Alternative search word (like Google)?

Posted: Tue Aug 03, 2004 3:46 pm
by visionmaster
Hello,

Entering a search word in google, e.g. "meschinenbau" less than 10 results are displayed, but "Did you mean: maschinenbau" is displayed in an addition.

How can that be realized? What concept is behind the idea?
Remember all search words the users have entered in a growing database table?

If the user enters "meschinenbau" and there are <= 10 hits, then search in my search table for the most similiar word (soundex or levenstein). Since ofcourse my list can have search words which also have a low result rate, how do I avoid that? When writing a search word into my table, remember the hits for each word. So the word similarity is not only of relevance, but also die number of results found for this specific search word.

What do you think?
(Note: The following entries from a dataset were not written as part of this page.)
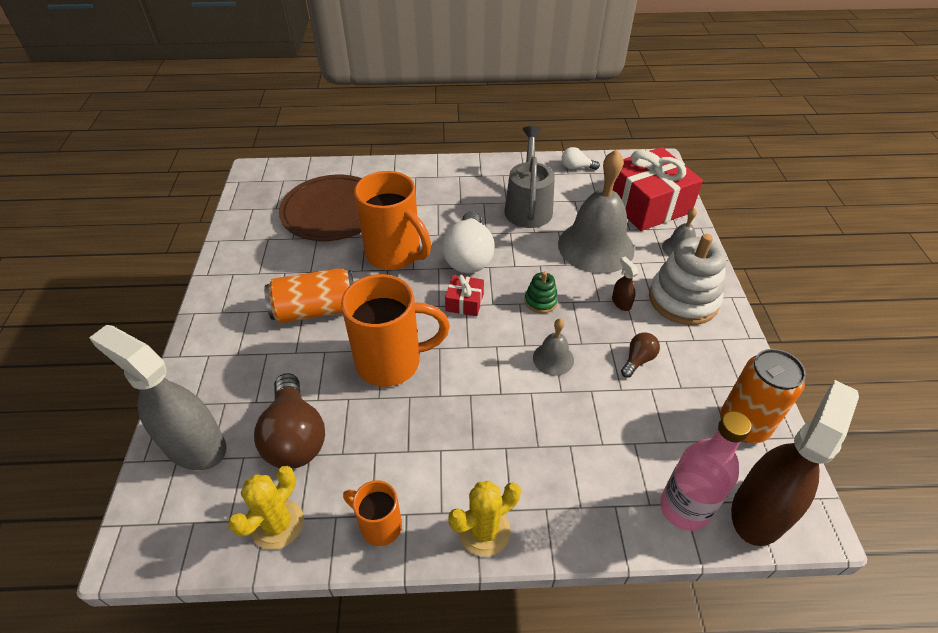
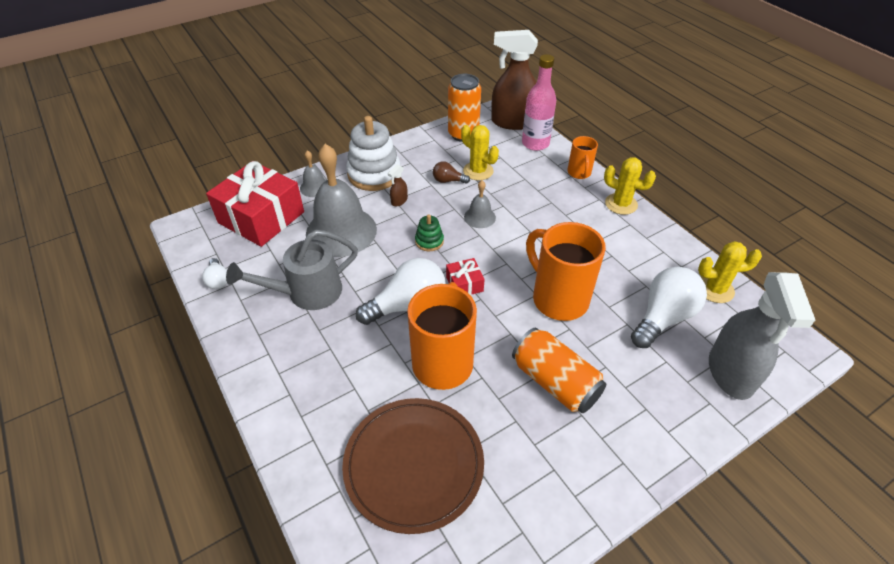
camera: 120 degrees left, 0 degrees up
(295, 437) = (663, 317): brown light bulb -> white light bulb
(379, 525) = (664, 245): orange mug -> orange mug (579, 173)
(644, 399) = (478, 171): none -> yellow cactus

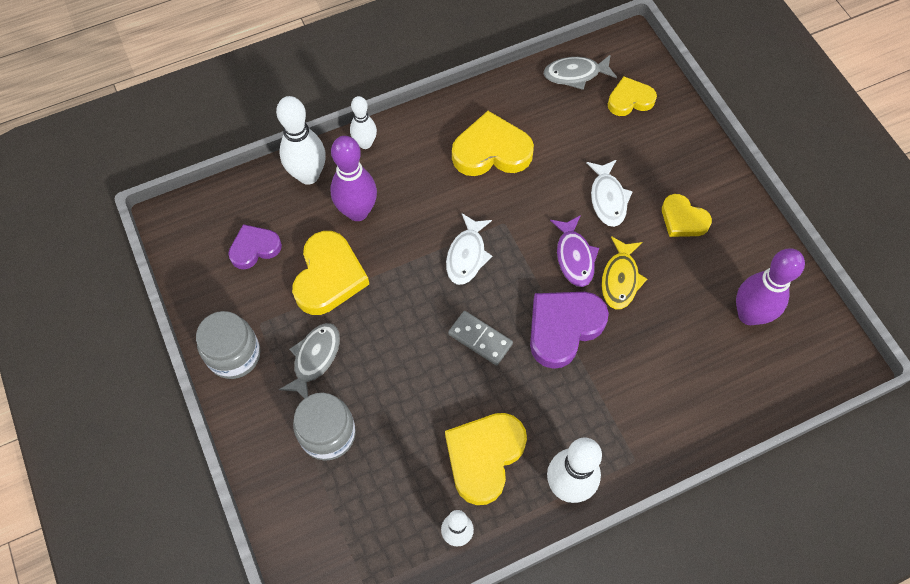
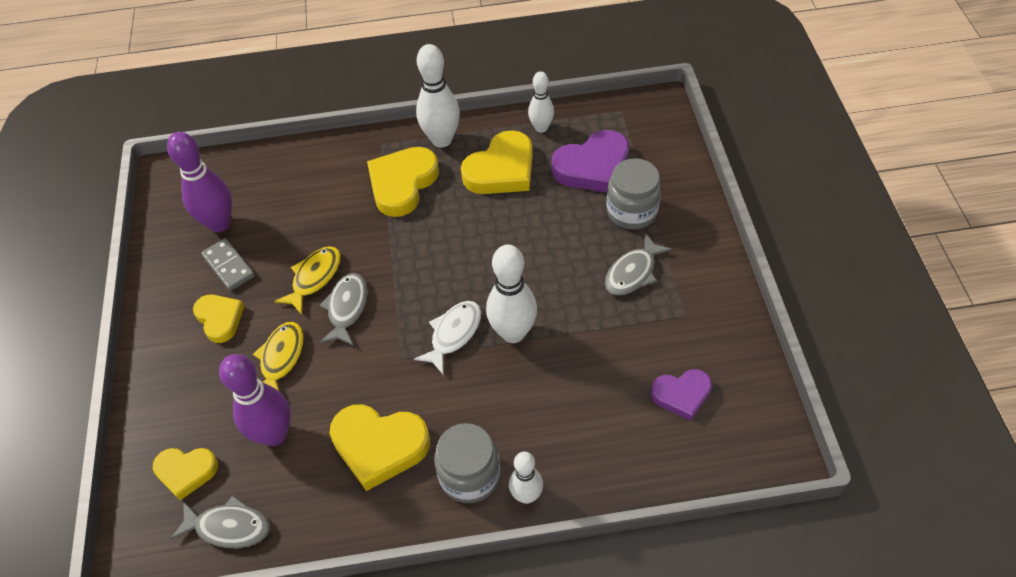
camera: 160 degrees left, 10 degrees down
(234, 355) = (712, 292): grey jar -> grey jar (469, 475)
(308, 175) = (605, 470): white bowling pin -> white bowling pin (513, 333)
(329, 277) = (604, 345): yellow heart -> yellow heart (402, 184)
(357, 211) = (557, 409): purple bowling pin -> purple bowling pin (274, 434)
(480, 339) = (470, 256): grey domino -> grey domino (229, 266)
(563, 328) = (390, 248): purple heart -> purple heart (593, 167)
(574, 256) = (347, 308): purple fish -> grey fish
(607, 198) = (281, 358): white fish -> yellow fish

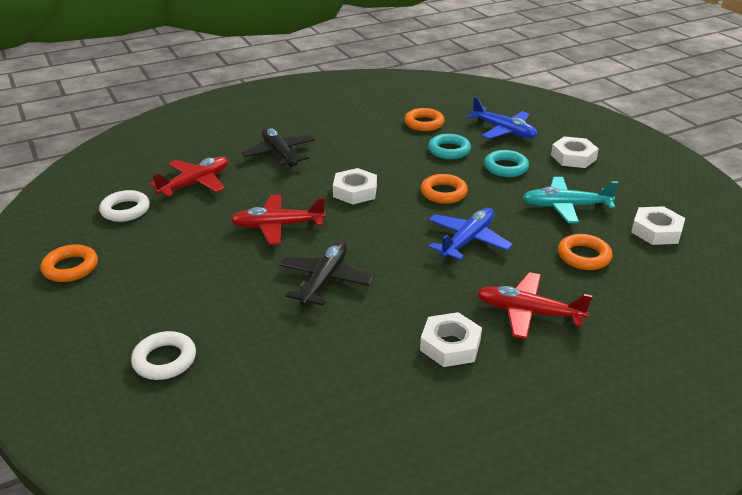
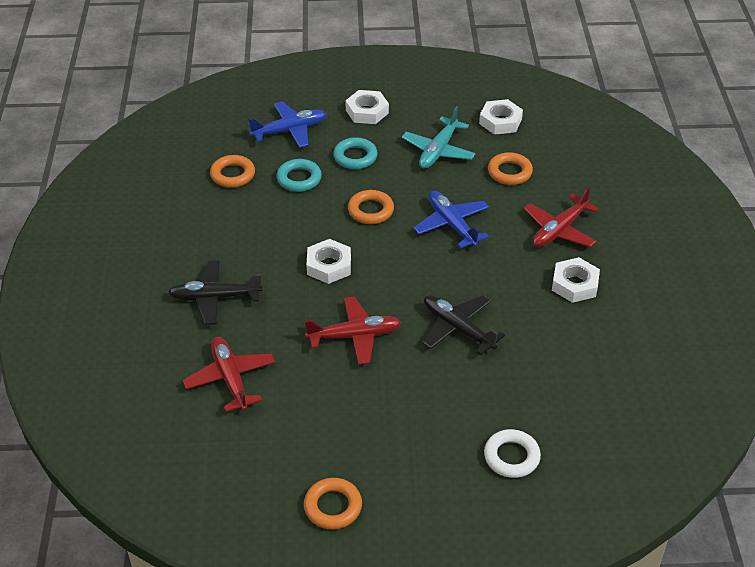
camera: 65 degrees left, 10 degrees up
(125, 210) = (247, 446): white ring -> none
(277, 226) = (355, 336): red plane -> red plane turned 120 degrees counterclockwise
How would you solve it? Any suggestions?

Thanks!

Posted: Tue Aug 03, 2004 11:44 pm
by kettle_drum
Well i think google has built up the knowledge of what people really ment to search for over a few years but im sure you could do something similar by:

1) Store a list of words that people often mis-spell with the correct word next to them and then show the correct word.
2) Store the position of keys on a standard qwerty keyboard in an array or something to say that 't' could have a possibly also been 'rfghy65' as the user may have just been one key off.

Posted: Thu Aug 05, 2004 8:39 am
by JAM
Mysql wrote:SOUNDEX(str)
Returns a soundex string from str. Two strings that sound almost the same should have identical soundex strings. A standard soundex string is four characters long, but the SOUNDEX() function returns an arbitrarily long string. You can use SUBSTRING() on the result to get a standard soundex string. All non-alphabetic characters are ignored in the given string. All international alphabetic characters outside the A-Z range are treated as vowels.

mysql> SELECT SOUNDEX('Hello');
-> 'H400'
mysql> SELECT SOUNDEX('Quadratically');
-> 'Q36324'

Note: This function implements the original Soundex algorithm, not the more popular enhanced version (also described by D. Knuth). The difference is that original version discards vowels first and then duplicates, whereas the enhanced version discards duplicates first and then vowels.
expr1 SOUNDS LIKE expr2
This is the same as SOUNDEX(expr1) = SOUNDEX(expr2). It is available only in MySQL 4.1 or later.
This might be interesting. If checking for something that "sounds like" using keywords as kettle_drum mention (wordfile or straight from the database itself using full-text search functions) you might be able to find a solution.